Ça Boz dur ! – in le Journal de l’Ile de La Réunion- 23/12/2007

Pour la deuxième fois cette année, le plasticien réunionnais Lionel Lauret anime des ateliers de création de Boz au sein des Alliances françaises à Madagascar. Après Sainte-Marie, Tamatave et Antananarivo, il est à Manakara, une petite ville sur la côte Est.

« Est-ce que vous savez qui sont les Boz ? ». La question est simple mais elle n’a comme réponse que le regard interrogateur des 26 élèves présents. Ils ont entre 10 et 12 ans et ils comprennent à peine le français. La question est répétée par l’institutrice, en malgache cette fois. Toujours pas de réponse. « On les appelle Boz, car ils ont de beaux yeux ! », explique Lionel. Et c’est avec humour que l’artiste commence à raconter l’histoire de la tribu des Boz, ces petits êtres en bois exterminés par les hommes il y a plusieurs millions d’années. Aujourd’hui, les Boz veulent renouer avec les hommes et avoir une place parmi eux. En évoquant l’histoire des Boz, Lionel Lauret fait défiler leurs photos sur un écran géant. Les enfants sont assis en tailleur sur une grande natte disposée sur le sol. Ils sont manifestement, très impressionnés par l’écran géant et le vidéoprojecteur. A Manakara, petite ville de la côte Est, on n’a pas l’habitude d’une telle technologie. Sur l’écran, les photos montrent des Boz qui ont été mis en scène : l’un est en train de dormir, l’autre est en voyage en Chine, un autre encore se cache pour ne pas faire la vaisselle. L’artiste commente chaque photo avec humour. Les situations sont souvent amusantes ou même cocasses. « Et oui, les Boz font tout comme les hommes », conclut-il. Lors de cette projection, un véritable échange s’installe. Lionel Lauret utilisent des mots simples pour se faire comprendre. « Et là, que fait-il ? Aiza no mipetraka ny Boz (où habite le Boz) ?», demande-t-il en s’essayant à la langue malgache. Le dialogue se fait en français, en malgache, peu importe : les photos parlent aussi d’elles-mêmes. Au départ, les enfants sont un peu intimidés par ce Vazaha (étranger) et son petit personnage aux allures à la fois enfantines et contemporaines. Au fur et à mesure, l’humour et la sympathie de Lionel Lauret les gagnent et l’ambiance se détend. Pour ces élèves issus de milieux défavorisés le concept est aussi très surprenant. En effet, dans cet atelier, il s’agit de créer son propre Boz et de le mettre en scène dans son quartier. Ensuite on prend des photos et on organise une projection publique.
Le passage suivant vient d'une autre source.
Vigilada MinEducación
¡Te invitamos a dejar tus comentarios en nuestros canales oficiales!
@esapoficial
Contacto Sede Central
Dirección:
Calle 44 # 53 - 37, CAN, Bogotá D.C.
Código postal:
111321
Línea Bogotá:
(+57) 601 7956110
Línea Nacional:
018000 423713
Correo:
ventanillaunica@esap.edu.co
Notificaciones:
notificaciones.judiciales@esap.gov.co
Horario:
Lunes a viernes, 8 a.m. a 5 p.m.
Certains enfants utilisent des feutres pour la première fois (photo Lionel Lauret)

CRÉER SON BOZ ET LE METTRE EN SCENE

L’atelier se poursuit. Pour l’heure, l’objectif est de dessiner son propre Boz et de lui donner un nom. Auparavant, Lionel Lauret a esquissé les contours du Boz à la craie sur le tableau. « Un Boz a de grands yeux, et un grand cœur, un fo lehibe ! », décrit-il, toujours en franco-malgache. A l’origine en bois verni, les Boz sont réalisés ici sur du carton et colorés avec des feutres. A Madagascar, c’est avec les moyens du bord et pour les enfants, c’est comme un jeu. Du haut de ses 11 ans, Jita exhibe fièrement son Boz, il s’appelle Soa : « jamais on ne fait ça à l’école ! ». Edmond a 12 ans, il serre un feutre bleu entre ses doigts, il a les yeux brillants : « je n’ai jamais vraiment dessiné de ma vie et puis c’est la première fois que j‘utilise des feutres ! », déclare-t-il.

L’atelier se poursuit dans les rues où les enfants mettent en scène leur Boz. C’est le plus excitant pour eux. Ils connaissent le quartier, alors c’est plus facile d’aborder les gens pour demander leur participation. Chez le coiffeur, devant une machine à coudre, sur le toit du taxi brousse, ou encore sur un tas de charbon, les Boz sont pris en photo dans n‘importe quelle situation. Les gens, au départ un peu interloqués, finissent par se prendre au jeu. Ils veulent aussi participer et appellent les enfants pour qu’ils mettent en scène le petit personnage. Ici, un chauffeur de taxi veut placer le Boz sur le siège passager, là, un boucher que veut le poser sur son étal. La situation amuse et toute la rue s’anime autour des Boz.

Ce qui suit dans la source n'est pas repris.